A raíz de la muerte de su amigo Max Frisch, en abril de 1991, Habermas se dirigió a una iglesia de Zúrich donde tendría lugar el funeral. La compañera de Frisch había decidido que en el funeral no se presentara ningún sacerdote y que no hubiera ninguna oración. Entre los participantes había sobre todo intelectuales, como el mismo Habermas, y muchos de ellos no tenían una especial inclinación a creer en la religión ni en Dios. Para nuestro filósofo, asistir a una despedida de ese tipo, celebrada dentro de los muros consagrados de una iglesia, no tenía más significado que el de una derrota. La necesidad de asistir a una iglesia para un funeral era el fracaso de la sociedad contemporánea que no había encontrado un mejor sustituto para ese momento definitivo que es morir. Habermas pensaba que habíamos de buscar una mejor solución para nuestro adiós definitivo. El evento del 11 de septiembre le hizo cambiar de opinión: no era posible y esta vez no era tampoco deseable, ignorar o negar la realidad espiritual del hombre, y para poner de manifiesto su deseo de comprender, deseó confrontarse con Joseph Ratzinger en una memorable entrevista.

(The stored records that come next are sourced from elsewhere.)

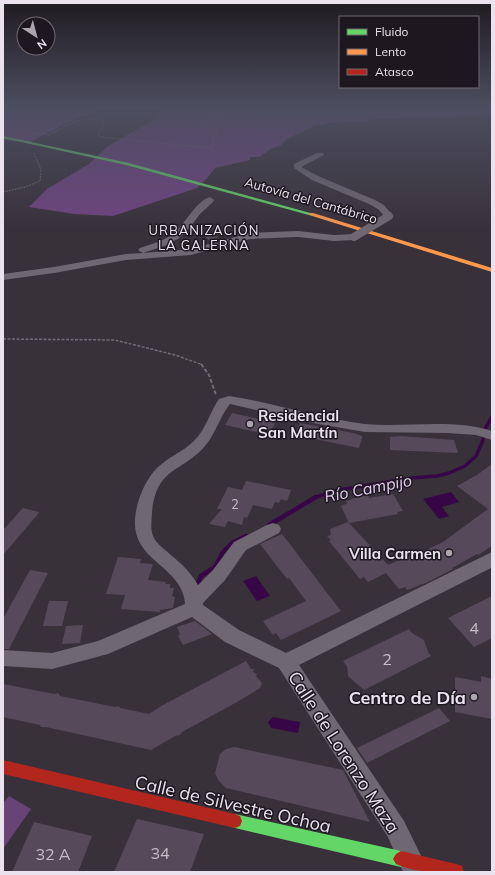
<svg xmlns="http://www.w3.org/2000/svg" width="495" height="875" viewBox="0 0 495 875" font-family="Mulish,sans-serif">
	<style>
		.green { fill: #674376 }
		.forest { fill: #6f4482 }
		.water { fill: #370647 }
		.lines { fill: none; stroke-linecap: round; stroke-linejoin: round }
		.stream-far1 { stroke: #370647; stroke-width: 3.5 }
		.stream { stroke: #370647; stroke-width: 4.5 }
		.building { fill: #564a5a }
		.path-far2 { stroke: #716b74; stroke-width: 1; stroke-dasharray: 2 1; stroke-linecap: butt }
		.path-far1 { stroke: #716b74; stroke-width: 1.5; stroke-dasharray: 3 1.5; stroke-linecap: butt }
		.path { stroke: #716b74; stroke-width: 2; stroke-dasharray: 4 2; stroke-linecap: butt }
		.street { fill: #6f6772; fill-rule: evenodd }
		.fast { fill: #63d668; fill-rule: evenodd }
		.slow { fill: #ff974d; fill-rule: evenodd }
		.jam { fill: #b3261e; fill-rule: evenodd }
		.street-bridge { stroke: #6f6772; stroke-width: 8 }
		.poi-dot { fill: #aca5ae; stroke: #1d181f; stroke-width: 1.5 }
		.labels { text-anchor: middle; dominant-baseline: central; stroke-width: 3; stroke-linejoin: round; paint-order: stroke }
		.far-street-label { font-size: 13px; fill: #eae3ed; stroke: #1d181f }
		.far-neighbourhood-label { font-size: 13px; letter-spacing: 1px; fill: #eae3ed; stroke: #1d181f }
		.number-label { font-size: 13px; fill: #c5bdc8 }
		.poi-label { font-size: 15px; font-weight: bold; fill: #eae3ed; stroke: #1d181f; text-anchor: start }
		.water-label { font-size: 16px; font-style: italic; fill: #e5cbf2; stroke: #1d181f }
		.near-number-label { font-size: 16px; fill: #c5bdc8 }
		.near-poi-label { font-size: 18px; font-weight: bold; fill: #eae3ed; stroke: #1d181f; text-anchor: end }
		.near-street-label { font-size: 18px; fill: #eae3ed; stroke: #1d181f }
	</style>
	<rect width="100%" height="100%" fill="#38313a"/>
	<path class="green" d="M 9,796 L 31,809 L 3,849 L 3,803 Z"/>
	<path class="forest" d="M 3,108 L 107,108 L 70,121 L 29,143 L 3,140 Z
		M 161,108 L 492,108 L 492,115 L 427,118 L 373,119 L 368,121 L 331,123 L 314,126 L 287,139 L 281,145 L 271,149 L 259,157 L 250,157 L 250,160 L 215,168 L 207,178 L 197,188 L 113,216 L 74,214 L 29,207 L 47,189 L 89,164 L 107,147 L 154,119 L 160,114 L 160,112 L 162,109 Z"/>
	<path class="water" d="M 451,492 L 459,502 L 442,507 L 449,516 L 439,519 L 423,499 Z
		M 256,576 L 270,596 L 257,601 L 243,581 Z
		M 273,717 L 300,722 L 298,733 L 271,728 L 268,722 Z"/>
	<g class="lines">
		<path class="stream-far1" d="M 313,498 L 339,490 L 412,478 L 437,476 L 449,473 L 465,466 L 476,456 L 483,440 L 485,429 L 492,417"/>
		<path class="stream" d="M 269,525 L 316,497
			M 197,586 L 201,576 L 215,567 L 223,552 L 232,543 L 246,536"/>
	</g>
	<path class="building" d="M 215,232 L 218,240 L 211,242 L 201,233 Z
		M 232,413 L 275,423 L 269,435 L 225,425 Z
		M 300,423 L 353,433 L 362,436 L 362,438 L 359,448 L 295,435 Z
		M 400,436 L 454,440 L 458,453 L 390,450 L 390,437 Z
		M 492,464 L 492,546 L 478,555 L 477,554 L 452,568 L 453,569 L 428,582 L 407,590 L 405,587 L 399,589 L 386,573 L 368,582 L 364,577 L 360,579 L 329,541 L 331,540 L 327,536 L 331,535 L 330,529 L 348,522 L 388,565 L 411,555 L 422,552 L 443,542 L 488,509 L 457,486 L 477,475 Z
		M 246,481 L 291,490 L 287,501 L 281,499 L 279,503 L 275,502 L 272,509 L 253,505 L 247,518 L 244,517 L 242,525 L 228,521 L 225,527 L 209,524 L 222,509 L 217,509 L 228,487 L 242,490 Z
		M 393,494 L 403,511 L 397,512 L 398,514 L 349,523 L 341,506 L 343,506 L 342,505 L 347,504 L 346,501 L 351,500 L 351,499 L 368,495 L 369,498 Z
		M 23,508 L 39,512 L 38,514 L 3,555 L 3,530 Z
		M 282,534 L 341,611 L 281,640 L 276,633 L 273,635 L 263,621 L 306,601 L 289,578 L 287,579 L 260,544 Z
		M 118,557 L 141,559 L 140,563 L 153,564 L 148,580 L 166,582 L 165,584 L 170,584 L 170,588 L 174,588 L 172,596 L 175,597 L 173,608 L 160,610 L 160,612 L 121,609 L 125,595 L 106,594 Z
		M 30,570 L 48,573 L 9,649 L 3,649 L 3,619 Z
		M 492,596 L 492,638 L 474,647 L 448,618 Z
		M 49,601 L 68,601 L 62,626 L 43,626 Z
		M 195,621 L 212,634 L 183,645 L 178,636 L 180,634 L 177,627 Z
		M 83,625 L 80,643 L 62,644 L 66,626 Z
		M 409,629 L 412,633 L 424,640 L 428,652 L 431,656 L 364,690 L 348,676 L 347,666 L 343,661 Z
		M 246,661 L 251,669 L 254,669 L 253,672 L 257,674 L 256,676 L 262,683 L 260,688 L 237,702 L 182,732 L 180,735 L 175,736 L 151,750 L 46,727 L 41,727 L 40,725 L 3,717 L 3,684 L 54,694 L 58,693 L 60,696 L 115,707 L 119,706 L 120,708 L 149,714 L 163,705 Z
		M 481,676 L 492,679 L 492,719 L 455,712 L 455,677 L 481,682 Z
		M 439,708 L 450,721 L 367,763 L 357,748 Z
		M 234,747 L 343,770 L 370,822 L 226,788 L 218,780 L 215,773 L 220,754 L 226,749 Z
		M 137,819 L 204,834 L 190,872 L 114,872 Z
		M 34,822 L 92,836 L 78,872 L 12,872 Z"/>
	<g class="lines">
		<path class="path-far2" d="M 18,130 L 49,135
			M 47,136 C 64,127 83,113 103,121 L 104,126 L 98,133 L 101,137 L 211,148 L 214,142 L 213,135 L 218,133 L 197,123 L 253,108
			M 3,192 L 25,187 L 40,181 L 41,170 L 34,153"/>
		<path class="path-far1" d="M 3,339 L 115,340 L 175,355 L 203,365"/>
		<path class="path" d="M 201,364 L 209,375 L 216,395"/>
		<path class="street" d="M 317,153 L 323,153 L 324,155 L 301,167 L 318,176 L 375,200 L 384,205 L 393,216 L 392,218 L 386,218 L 378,209 L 369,204 L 312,180 L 294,168 L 294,164 Z
			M 210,197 L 214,200 L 213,202 L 200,214 L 187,231 L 179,238 L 167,245 L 143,253 L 191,249 L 250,233 L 298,231 L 334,235 L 354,234 L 359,237 L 354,240 L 334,241 L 298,237 L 250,239 L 191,255 L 126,260 L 54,273 L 3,280 L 3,274 L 54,267 L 126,254 L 143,253 L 138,250 L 140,248 C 152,244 164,241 174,233 C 185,224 196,201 210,197 Z
			M 229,396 C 274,403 318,418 364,424 C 406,428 451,418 492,431 L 492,440 L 476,435 L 447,433 L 365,432 L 313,423 L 230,404 C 220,416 216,433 205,446 C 182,473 157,466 152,512 C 152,519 150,529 153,536 C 156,544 166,550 172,556 C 182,564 191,573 198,585 L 213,570 L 234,542 L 267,525 L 273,523 L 279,525 L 281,529 L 279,533 L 246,550 L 225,580 L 203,603 L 203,605 L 239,630 L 286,653 L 492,552 L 491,568 L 299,665 L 404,821 L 429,872 L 403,872 L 388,837 L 279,668 L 225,642 L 192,617 L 108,654 L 52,669 L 3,666 L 3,650 L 52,653 L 98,641 L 185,604 C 184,581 163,569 148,554 C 144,549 139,543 137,536 C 130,516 142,483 157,468 C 168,457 183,452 194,441 C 206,429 210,412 219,399 Z"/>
		<path class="fast" d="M 3,136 L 129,163 L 314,214 L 309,215 L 126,165 L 3,138 Z
			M 235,814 L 401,851 L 406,854 L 409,859 L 406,864 L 401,867 L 235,828 L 230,826 L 228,821 L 230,816 Z"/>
		<path class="slow" d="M 309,213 L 313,213 L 492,268 L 492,272 L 309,215 Z"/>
		<path class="jam" d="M 3,760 L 235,814 L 240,816 L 242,821 L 240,826 L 235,828 L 3,774 Z
			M 401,851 L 456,864 L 462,866 L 464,872 C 440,872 418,874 396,864 L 393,859 L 396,854 Z"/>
		<path class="street-bridge" d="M 354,237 L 389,216"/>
	</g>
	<linearGradient id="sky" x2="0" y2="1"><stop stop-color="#1f1b20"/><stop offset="0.47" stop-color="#4d4e60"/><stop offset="1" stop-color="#4d4e60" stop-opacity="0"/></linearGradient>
	<rect width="495" height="230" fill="url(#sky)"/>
	<g class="poi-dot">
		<circle cx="250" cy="424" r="4"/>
		<circle cx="449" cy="553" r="4"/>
		<circle cx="474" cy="697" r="4"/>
	</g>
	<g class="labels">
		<g class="far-street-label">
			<text transform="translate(311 200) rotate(16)">Autovía del Cantábrico</text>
		</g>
		<g class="far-neighbourhood-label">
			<text x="204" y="230">URBANIZACIÓN<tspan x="204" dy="15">LA GALERNA</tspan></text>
		</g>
		<g class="number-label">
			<text x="235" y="504">2</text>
		</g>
		<g class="poi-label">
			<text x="258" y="415">Residencial<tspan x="258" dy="17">San Martín</tspan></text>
			<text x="441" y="553" text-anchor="end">Villa Carmen</text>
		</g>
		<g class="water-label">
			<text transform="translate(368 488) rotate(-11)">Río Campijo</text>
		</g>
		<g class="near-number-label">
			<text x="474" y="628">4</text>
			<text x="387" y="659">2</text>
			<text x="160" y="853">34</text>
			<text x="53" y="854">32 A</text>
		</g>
		<g class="near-poi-label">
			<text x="466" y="697">Centro de Día</text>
		</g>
		<g class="near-street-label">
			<text transform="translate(344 752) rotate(57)">Calle de Lorenzo Maza</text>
			<text transform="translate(233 804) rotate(13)">Calle de Silvestre Ochoa</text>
		</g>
	</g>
	<rect width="495" height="875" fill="none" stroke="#eae3ed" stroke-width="8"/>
	<rect x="339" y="16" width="140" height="72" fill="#1d181f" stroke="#6f6971"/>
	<rect x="347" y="29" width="20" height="6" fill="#63d668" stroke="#6f6971"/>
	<text x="375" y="36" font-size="12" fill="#eae3ed">Fluido</text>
	<rect x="347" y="49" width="20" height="6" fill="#ff974d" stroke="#6f6971"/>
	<text x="375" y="56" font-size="12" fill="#eae3ed">Lento</text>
	<rect x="347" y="69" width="20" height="6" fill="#b3261e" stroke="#6f6971"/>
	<text x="375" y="76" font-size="12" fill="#eae3ed">Atasco</text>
	<g transform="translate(36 36) rotate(144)"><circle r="19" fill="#1d181f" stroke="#6f6971"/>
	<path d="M0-3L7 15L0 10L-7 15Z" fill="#aca5ae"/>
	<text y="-6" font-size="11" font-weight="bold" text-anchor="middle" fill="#eae3ed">N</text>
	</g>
</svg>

En definitiva, este suceso nos permite comprender que los sistemas de pensamiento, así como también los sistemas sociales, presentan en algunas ocasiones pequeñas fallas que dan lugar a nuevos ajustes. El sistema económico en el que se desarrolla la sociedad contemporánea vivió una crisis importante en los primeros años del presente milenio, que llevó a muchos a interrogarse sobre el sentido de dejar el sistema en manos de sus exponentes, y a considerar cuál podría ser la mejor organización hacia una mayor transparencia y responsabilidad. A veces exigiendo al gobierno justificar su posición, especialmente en el caso de países desarrollados, o en ocasiones buscando a toda costa evitar la acción estatal, especialmente en el caso de naciones pobres donde el gobierno puede verse afectado por una corrupción institucional.
De igual manera, el sistema político presenta algunas fallas, no solo porque el presidente de Estados Unidos, como algunos jefes de Estado en el mundo, proviene de las esferas económicas —como hemos visto antes— sino sobre todo porque actualmente están alcanzando el poder algunas personas que provienen de la sociedad civil. Algunos grupos políticos que llegan efectivamente a gobernar la esfera política provienen de movimientos sociales nacidos del desconcierto y el malestar de la sociedad, formados en blogs y desarrollados por las redes sociales. Estos grupos crecen hasta convertirse en auténticos partidos, aunque no sea fácil encuadrarlos por completo como asociaciones políticas tradicionales. Es el caso de Podemos —en España— y del Movimento 5 Stelle —en Italia.